London – 29th September – The Federation of Small Businesses (FSB) is urging small business owners and the self-employed to make the most of networking to increase mental wellbeing and mitigate the negative effects of isolation.
1 in 6 workers in the UK are dealing with a mental health problem such as anxiety, depression or stress. And as the number of self-employed people continues to rise, isolation is becoming a main concern, affecting 15.1 % of people in work.
More people than ever are becoming their own boss and running their businesses from home and it can be a hugely rewarding venture.
Due to factors like the ever-increasing business rates and advances in technology it seems like the savvy option, however, it is these people that are most at risk from isolation and loneliness.
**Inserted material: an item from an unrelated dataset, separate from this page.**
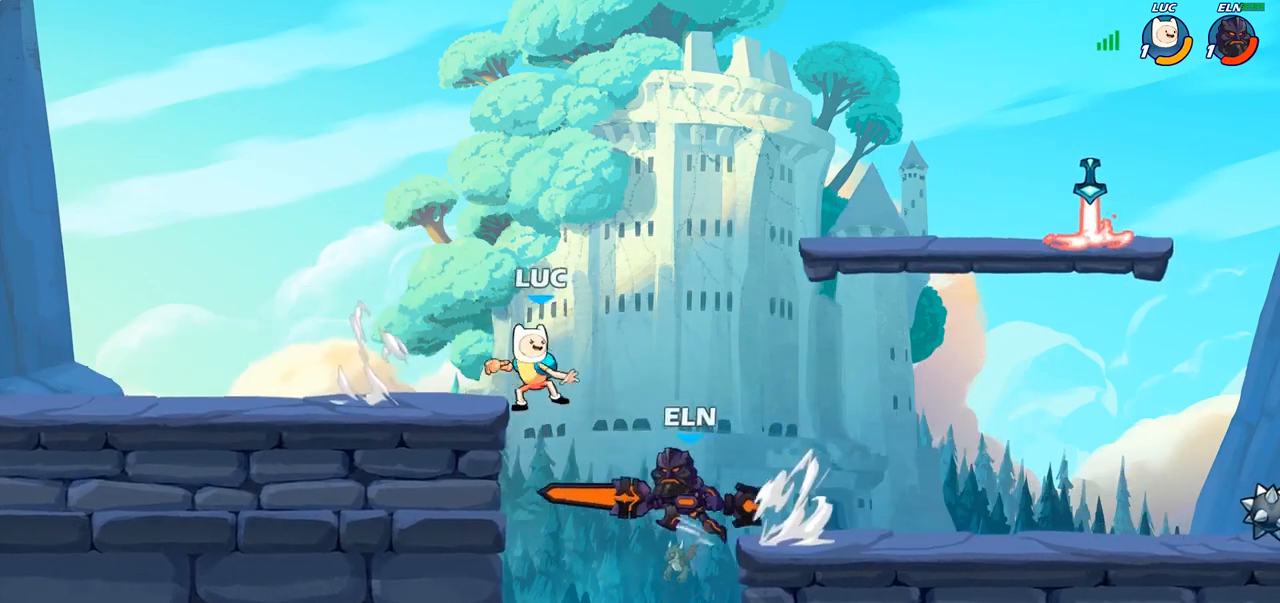
{"buttons": [], "left_stick": "up-right", "right_stick": "center", "events": [[50, "SQUARE", "up"], [200, "left_stick", "left"], [267, "left_stick", "up-left"], [333, "CROSS", "down"], [400, "CIRCLE", "down"], [400, "CROSS", "up"], [483, "left_stick", "up-right"], [500, "CIRCLE", "up"]]}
Supported by the mental health charity, Mind, the FSB’s Wellbeing in Small Business campaign reveals that working alone and isolation id one of the top three challenges of self-employment (25%).
A report by Aldermore Bank in March also revealed that over a third (39%) of the people they surveyed said that they felt lonely since becoming their own boss.
FSB’s Commercial and Operations Director, Dave Stallon stated:
“Being a small business owner can often be very lonely – with no one to share the responsibility and no one to talk to about worries and concerns. This can escalate into mental health conditions such as depression and anxiety.”
“We’re urging small business owners and the self-employed to utilise small business networking groups as a vehicle for connectivity to enhance their wellbeing.”
Last year it was revealed that 127 hours of work absence was attributed to poor mental health.
And it’s common knowledge that businesses perform better when their staff are happy and motivated, making good mental wellbeing is an invaluable asset.
Better mental health support could save the UK up to £8bn a year and the FSB’s Wellbeing in Small Business campaign aims to help implement practical ideas and suggestions to help small businesses improve wellbeing and support employees.
Mark Chery, Chairman of the FSB, says:
“Wellbeing at work can support and increase productivity, improve staff performance and reduce absenteeism, this does create a business case, however, the benefits are felt at least as much by the wider economy, government, and society as a whole.”
“Much of what’s produced on this topic isn’t tailored to small businesses and the self-employed, in part because running a small business or being self-employed is a markedly different experience to being involved in a larger company … most small businesses will not have a HR department for instance”
“The lack of support needs to be remedied. [and] this short guide from FSB is intended to make a start in doing so.”